With the scores locked at 1-1 after extra time it was a familiar spot-kick outcome for England as Italy won 3-2 on penalties.
'SHOULD BE FIRED': England fans fume over Euro final 'disgrace'
Marcus Rashford and 21-year-old Jadon Sancho - brought on late in extra time seemingly as specialist penalty-takers - both failed to convert before Gianluigi Donnarumma, Italy's imposing goalkeeper, dived to his left and saved the decisive spot kick by 19-year-old Arsenal midfielder Bukayo Saka.
To compound the pain of defeat, the trio of youngsters who missed their spot-kicks were then subjected to vile racist abuse from England fans on social media afterwards.
Prince William - the president of England's FA who was at Wembley with his wife Kate and son George - has led the outcry against the racist abuse of players, labelling it "totally unacceptable".
British Prime Minister Boris Johnson also weighed in on the disgusting controversy, insisting England's players should be hailed as heroes, not racially vilified.
“This England team deserve to be lauded as heroes, not racially abused on social media,” UK PM Boris Johnson said
“Those responsible for this appalling abuse should be ashamed of themselves.”
England manager Gareth Southgate labelled the reality of players being abused by their own fans as "unforgivable".
"Some of it has come from abroad, we have been told this, but some of it is from this country," he told reporters.
"We have been a beacon of light to bring people together and the national team stands for everybody."
England players Rashford, Sancho and Saka were victims of a stream of abuse on Instagram and Twitter - many apparently from foreign trolls and bots.

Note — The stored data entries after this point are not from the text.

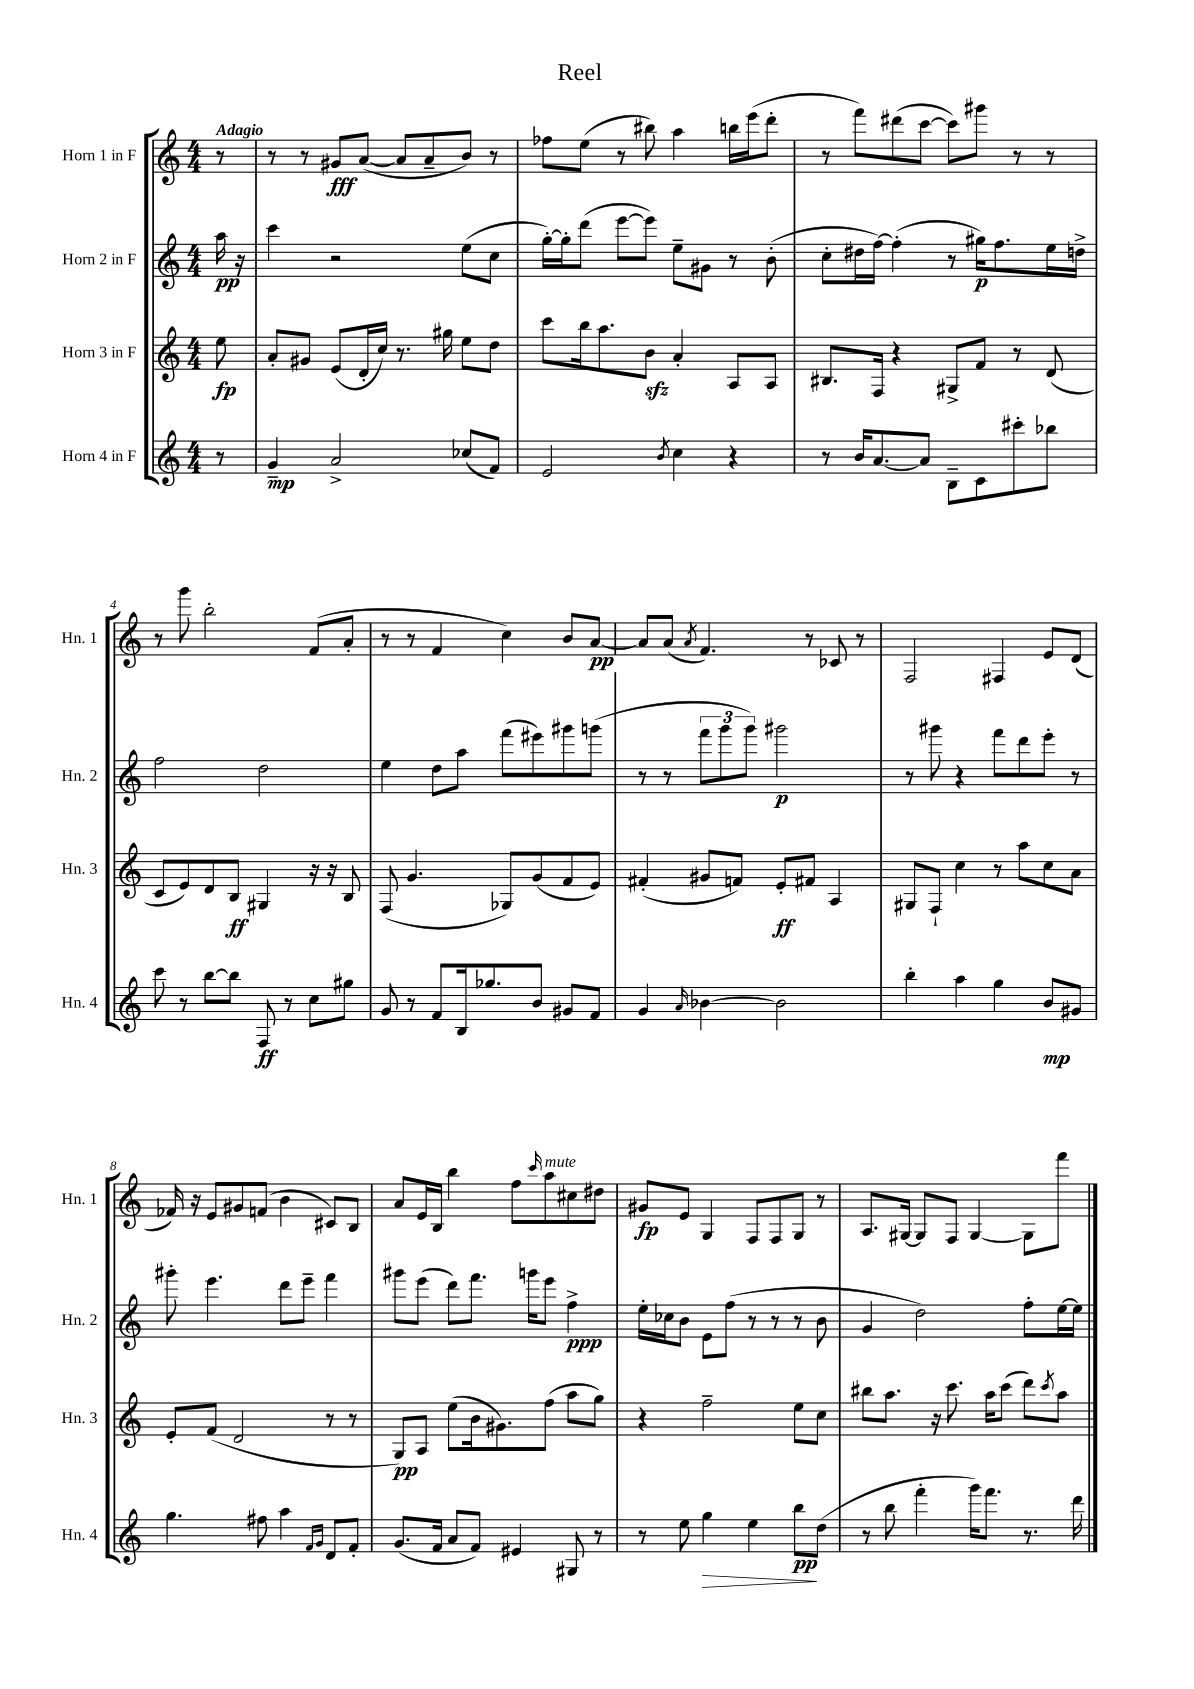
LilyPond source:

\header { title = "Reel" }
<<
\new StaffGroup <<
\new Staff = "s0" \with { instrumentName = "Horn 1 in F" shortInstrumentName = "Hn. 1" } {
    \clef treble \key c \major \numericTimeSignature \time 4/4 \partial 8 \tempo "Adagio"
    r8 |
    r8 r8 gis'8\fff a'8~( a'8 a'8-- b'8) r8 |
    fes''8 e''8( r8 bis''8) a''4 b''16 e'''16( d'''8-. |
    r8 f'''8) dis'''8( c'''8~ c'''8) gis'''8 r8 r8 |
    r8 g'''8 b''2-. f'8( a'8-. |
    r8 r8 f'4 c''4) b'8 a'8~\pp |
    a'8 a'8( \acciaccatura { a'8 } f'4.) r8 ces'8 r8 |
    f2 fis4 e'8 d'8( |
    fes'16) r16 e'8 gis'8 f'8( b'4 cis'8) b8 |
    a'8 e'16 b16 b''4 f''8 \grace { c'''16 } a''8^\markup { \italic "mute" } cis''8 dis''8 |
    gis'8\fp e'8 g4 f8 f8 g8 r8 |
    a8. gis16~ gis8 f8 gis4~ gis8 f'''8 \bar "|." |
}
\new Staff = "s1" \with { instrumentName = "Horn 2 in F" shortInstrumentName = "Hn. 2" } {
    \clef treble \key c \major \numericTimeSignature \time 4/4 \partial 8
    a''16\pp r16 |
    c'''4 r2 e''8( c''8 |
    g''16~-.) g''16-. d'''8( e'''8~ e'''8) e''8-- gis'8 r8 b'8-.( |
    c''8-. dis''16 f''16~) f''4-.( r8 gis''16\p) f''8. e''16 d''16-> |
    f''2 d''2 |
    e''4 d''8 a''8 f'''8( eis'''8) gis'''8 g'''8( |
    r8 r8 \tuplet 3/2 { f'''8 g'''8 g'''8) } gis'''2\p |
    r8 gis'''8 r4 f'''8 d'''8 e'''8-. r8 |
    gis'''8-. e'''4. d'''8 e'''8-- f'''4 |
    gis'''8 e'''8( d'''8) f'''8. g'''16 e'''8 f''4->\ppp |
    e''16-. ces''16 b'8 e'8 f''8( r8 r8 r8 b'8 |
    g'4 d''2) f''8-. e''16~ e''16 \bar "|." |
}
\new Staff = "s2" \with { instrumentName = "Horn 3 in F" shortInstrumentName = "Hn. 3" } {
    \clef treble \key c \major \numericTimeSignature \time 4/4 \partial 8
    e''8\fp |
    a'8-. gis'8 e'8( d'16-. c''16) r8. gis''16 e''8 d''8 |
    c'''8 b''16 a''8. b'8\sfz a'4-. a8 a8 |
    bis8. f16 r4 gis8-> f'8 r8 d'8( |
    c'8 e'8) d'8 b8\ff gis4 r16 r16 b8 |
    f8( g'4. ges8) g'8( f'8 e'8) |
    fis'4-.( gis'8 f'8) e'8-.\ff fis'8 a4 |
    gis8 f8-! c''4 r8 a''8 c''8 a'8 |
    e'8-. f'8( d'2 r8 r8 |
    g8\pp) a8 e''8( b'16 gis'8.) f''8( a''8 g''8) |
    r4 f''2-- e''8 c''8 |
    bis''8 a''8. r16 c'''8. a''16 c'''8( d'''8) \acciaccatura { c'''8 } a''8 \bar "|." |
}
\new Staff = "s3" \with { instrumentName = "Horn 4 in F" shortInstrumentName = "Hn. 4" } {
    \clef treble \key c \major \numericTimeSignature \time 4/4 \partial 8
    r8 |
    g'4--\mp a'2-> ces''8( f'8) |
    e'2 \acciaccatura { b'8 } c''4 r4 |
    r8 b'16 a'8.~ a'8 b8-- c'8 cis'''8-. bes''8 |
    c'''8 r8 b''8~ b''8 f8\ff r8 c''8 gis''8 |
    g'8 r8 f'8 b16 ges''8. b'8 gis'8 f'8 |
    g'4 \grace { a'16 } bes'4~ bes'2 |
    b''4-. a''4 g''4 b'8\mp gis'8 |
    g''4. fis''8 a''4 \grace { f'16 g'16 } d'8 f'8-. |
    g'8.( f'16 a'8 f'8) eis'4 gis8 r8 |
    r8 e''8 g''4\> e''4 b''8\pp\! d''8( |
    r8 b''8 f'''4-. g'''16) f'''8. r8. d'''16 \bar "|." |
}
>>
>>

While some people identifying as England fans used racial slurs in blaming the trio for the defeat, other offensive messages were accompanied with "forza italia" hashtags.
Johnson said the team had "made history" and "brought joy to this country".

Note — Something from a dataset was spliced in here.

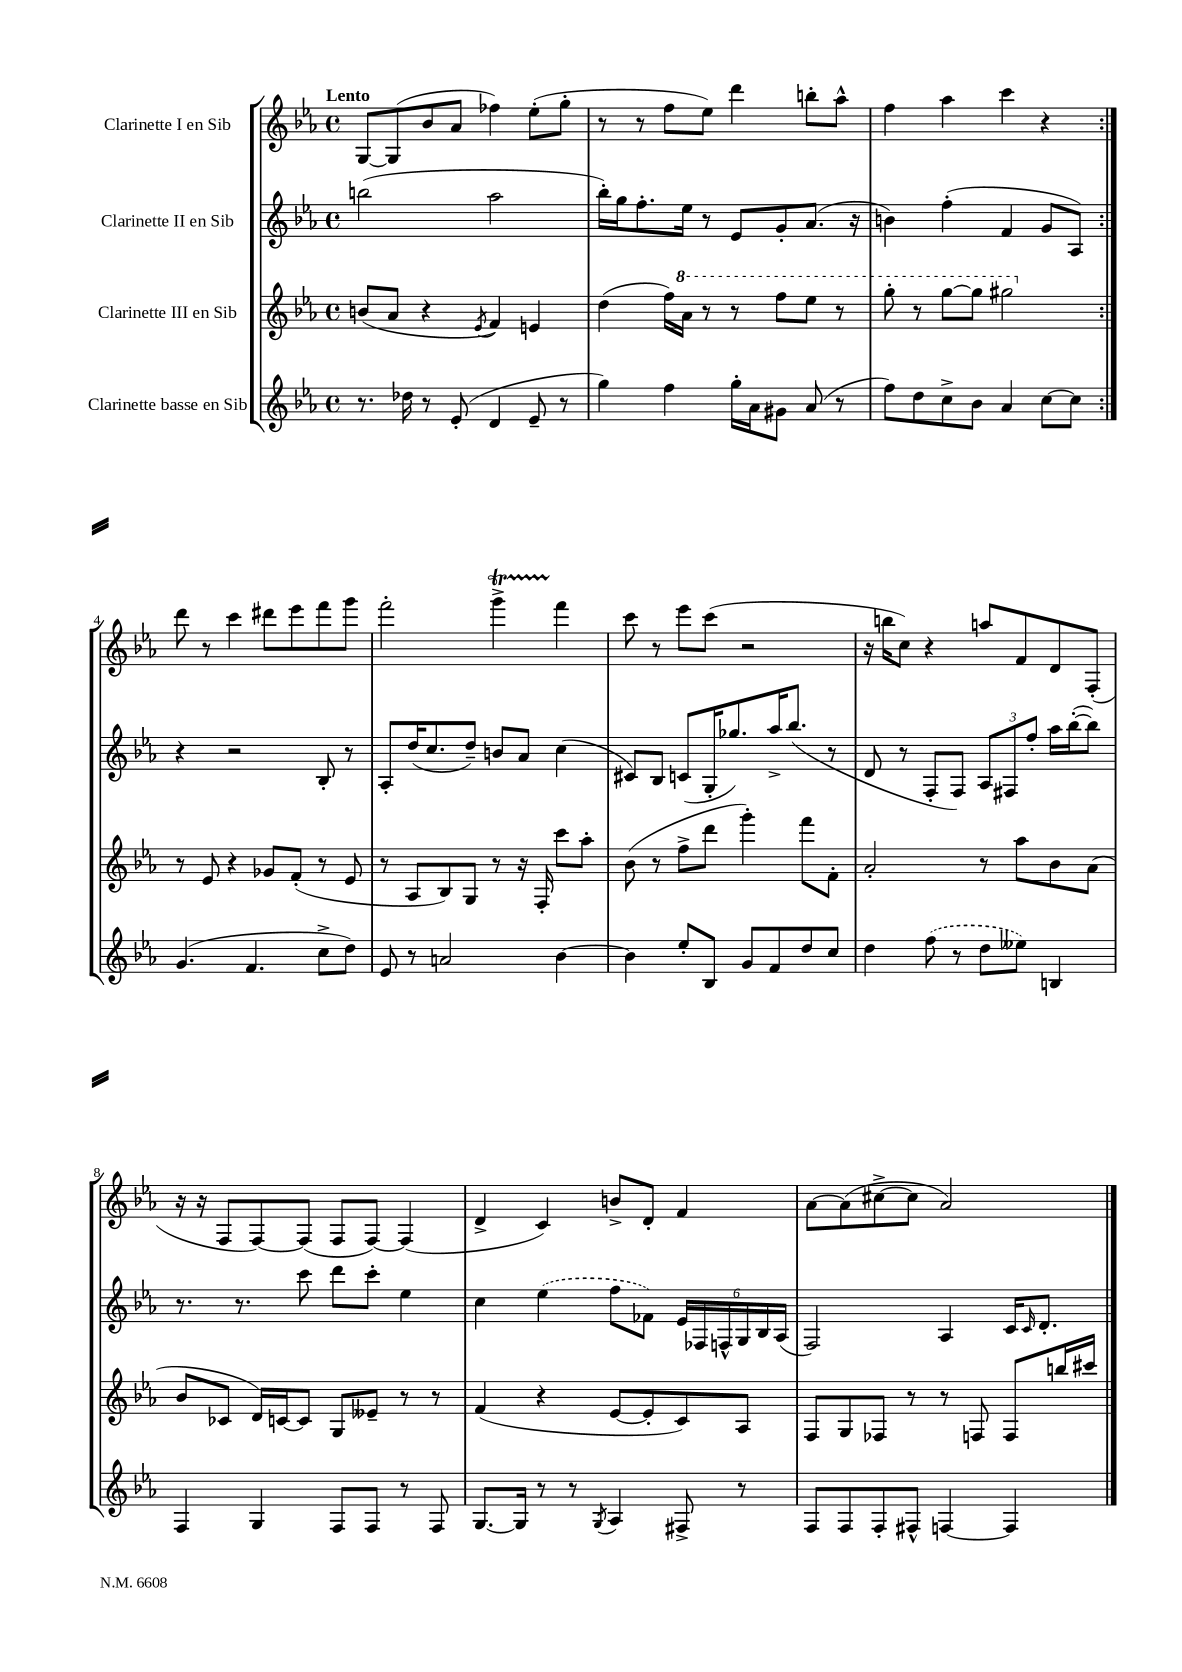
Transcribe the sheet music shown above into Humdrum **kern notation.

"To those who have been directing racist abuse at some of the players, I say shame on you and I hope you will crawl back under the rock from which you emerged," he told a news conference.
England's players have made a strong stand against racism at the tournament, taking a knee before their games including the final.

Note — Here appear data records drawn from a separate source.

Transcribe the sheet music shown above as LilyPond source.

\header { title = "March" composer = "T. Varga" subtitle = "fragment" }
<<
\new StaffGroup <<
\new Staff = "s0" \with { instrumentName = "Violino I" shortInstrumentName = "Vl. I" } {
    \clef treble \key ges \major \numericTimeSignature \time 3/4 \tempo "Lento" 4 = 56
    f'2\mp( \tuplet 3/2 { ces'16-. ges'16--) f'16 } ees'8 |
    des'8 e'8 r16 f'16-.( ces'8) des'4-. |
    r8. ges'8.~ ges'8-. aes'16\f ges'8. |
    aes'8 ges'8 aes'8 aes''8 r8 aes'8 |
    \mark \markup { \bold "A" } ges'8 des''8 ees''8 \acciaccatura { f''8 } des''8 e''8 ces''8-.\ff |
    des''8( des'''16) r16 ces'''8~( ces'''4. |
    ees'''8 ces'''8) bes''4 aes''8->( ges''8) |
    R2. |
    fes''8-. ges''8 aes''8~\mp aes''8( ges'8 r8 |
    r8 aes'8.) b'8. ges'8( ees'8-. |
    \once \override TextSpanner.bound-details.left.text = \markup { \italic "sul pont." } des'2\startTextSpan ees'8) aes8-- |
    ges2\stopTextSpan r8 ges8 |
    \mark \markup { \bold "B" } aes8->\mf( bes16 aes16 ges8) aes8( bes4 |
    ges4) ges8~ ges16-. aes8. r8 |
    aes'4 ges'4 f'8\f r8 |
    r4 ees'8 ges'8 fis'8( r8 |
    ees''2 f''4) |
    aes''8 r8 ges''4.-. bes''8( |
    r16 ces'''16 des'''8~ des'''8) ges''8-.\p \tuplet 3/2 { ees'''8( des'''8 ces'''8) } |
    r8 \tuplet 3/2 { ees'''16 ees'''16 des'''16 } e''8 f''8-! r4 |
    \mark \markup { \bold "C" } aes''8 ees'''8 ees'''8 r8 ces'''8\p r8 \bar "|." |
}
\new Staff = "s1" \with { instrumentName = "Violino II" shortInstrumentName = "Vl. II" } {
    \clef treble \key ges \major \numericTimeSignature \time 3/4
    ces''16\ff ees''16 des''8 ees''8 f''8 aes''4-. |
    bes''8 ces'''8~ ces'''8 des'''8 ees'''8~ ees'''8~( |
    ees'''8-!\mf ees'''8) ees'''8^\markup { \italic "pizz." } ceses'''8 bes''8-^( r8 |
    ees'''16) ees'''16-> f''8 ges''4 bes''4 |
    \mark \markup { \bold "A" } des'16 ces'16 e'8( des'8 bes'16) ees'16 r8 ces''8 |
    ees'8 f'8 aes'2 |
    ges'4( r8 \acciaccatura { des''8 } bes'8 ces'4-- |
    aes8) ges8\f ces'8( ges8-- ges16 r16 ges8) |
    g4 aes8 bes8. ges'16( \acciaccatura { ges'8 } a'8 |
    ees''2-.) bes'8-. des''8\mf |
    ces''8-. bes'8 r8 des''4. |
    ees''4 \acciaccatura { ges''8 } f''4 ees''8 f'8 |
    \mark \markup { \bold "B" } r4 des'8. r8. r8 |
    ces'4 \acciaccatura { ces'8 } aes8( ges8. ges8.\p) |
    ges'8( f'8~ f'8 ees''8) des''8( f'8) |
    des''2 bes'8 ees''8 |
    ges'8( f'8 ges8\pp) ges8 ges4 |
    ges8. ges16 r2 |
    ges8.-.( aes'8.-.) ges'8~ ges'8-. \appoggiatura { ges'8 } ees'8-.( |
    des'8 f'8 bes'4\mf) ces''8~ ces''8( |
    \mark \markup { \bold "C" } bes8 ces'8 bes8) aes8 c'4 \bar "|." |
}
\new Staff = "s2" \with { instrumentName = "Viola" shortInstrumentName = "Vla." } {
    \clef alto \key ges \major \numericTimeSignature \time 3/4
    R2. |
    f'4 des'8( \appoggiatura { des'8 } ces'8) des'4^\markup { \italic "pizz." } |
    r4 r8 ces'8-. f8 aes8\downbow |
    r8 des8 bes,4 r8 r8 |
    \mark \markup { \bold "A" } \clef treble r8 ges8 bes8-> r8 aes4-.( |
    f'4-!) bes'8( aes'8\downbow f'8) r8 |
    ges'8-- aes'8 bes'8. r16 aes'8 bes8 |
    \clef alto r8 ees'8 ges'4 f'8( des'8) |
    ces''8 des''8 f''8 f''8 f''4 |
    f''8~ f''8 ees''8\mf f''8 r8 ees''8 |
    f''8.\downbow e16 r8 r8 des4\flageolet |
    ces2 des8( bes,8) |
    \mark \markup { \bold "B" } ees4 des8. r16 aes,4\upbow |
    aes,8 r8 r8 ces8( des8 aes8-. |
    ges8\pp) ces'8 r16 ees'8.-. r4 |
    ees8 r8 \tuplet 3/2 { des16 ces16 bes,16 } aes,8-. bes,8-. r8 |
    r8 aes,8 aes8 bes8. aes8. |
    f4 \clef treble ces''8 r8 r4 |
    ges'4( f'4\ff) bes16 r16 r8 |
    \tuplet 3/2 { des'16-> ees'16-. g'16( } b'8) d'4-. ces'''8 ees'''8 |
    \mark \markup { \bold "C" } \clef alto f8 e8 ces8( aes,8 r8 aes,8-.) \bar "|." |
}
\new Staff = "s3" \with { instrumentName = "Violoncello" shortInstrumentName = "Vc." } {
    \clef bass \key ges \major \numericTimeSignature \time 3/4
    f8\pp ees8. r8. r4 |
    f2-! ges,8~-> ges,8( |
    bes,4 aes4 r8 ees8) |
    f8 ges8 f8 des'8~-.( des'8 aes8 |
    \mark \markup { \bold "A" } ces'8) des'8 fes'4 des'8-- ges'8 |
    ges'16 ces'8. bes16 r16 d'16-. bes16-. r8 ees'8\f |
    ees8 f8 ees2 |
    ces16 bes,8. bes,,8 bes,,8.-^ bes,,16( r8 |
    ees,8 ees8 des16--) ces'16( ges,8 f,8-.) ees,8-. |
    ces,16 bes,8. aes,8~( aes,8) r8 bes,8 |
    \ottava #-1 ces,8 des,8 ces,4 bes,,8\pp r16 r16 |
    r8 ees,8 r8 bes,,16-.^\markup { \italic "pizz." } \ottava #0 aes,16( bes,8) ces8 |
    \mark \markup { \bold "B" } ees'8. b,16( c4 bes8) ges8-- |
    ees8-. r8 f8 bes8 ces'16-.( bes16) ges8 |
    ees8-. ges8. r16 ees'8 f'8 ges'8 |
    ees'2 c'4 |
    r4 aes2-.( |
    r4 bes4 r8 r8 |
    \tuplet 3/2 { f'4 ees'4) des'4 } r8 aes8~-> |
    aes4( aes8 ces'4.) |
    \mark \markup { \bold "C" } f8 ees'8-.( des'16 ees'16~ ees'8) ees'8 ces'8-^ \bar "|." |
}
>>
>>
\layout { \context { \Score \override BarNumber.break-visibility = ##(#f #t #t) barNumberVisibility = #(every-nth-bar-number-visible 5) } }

Police investigating several incidents
London's police force said it was aware of "a number of offensive and racist social media comments", promising an investigation.
The Metropolitan Police also said it was probing scenes of mayhem after some ticketless fans forced their way into Wembley Stadium.
Greater Manchester Police in northwest England said they were treating as a racist incident the defacement of a mural in the city in honour of Rashford.
Obscenities and Saka's name were daubed over the artwork.
England player Raheem Sterling also received a stream of racial abuse after social media users accused him of cheating to win a penalty in England's semi-final win over Denmark.
European football's governing body UEFA said it "strongly condemns the disgusting racist abuse" and that "we stand by the players and the English FA's call for the strongest possible punishments".
The Football Association said: "We're disgusted that some of our squad –- who have given everything for the shirt this summer –- have been subjected to discriminatory abuse online after tonight's game.
"We stand with our players."
But the overwhelming majority of messages were in support of the players, who have been praised throughout the tournament for helping bring together a nation hard hit by the coronavirus pandemic.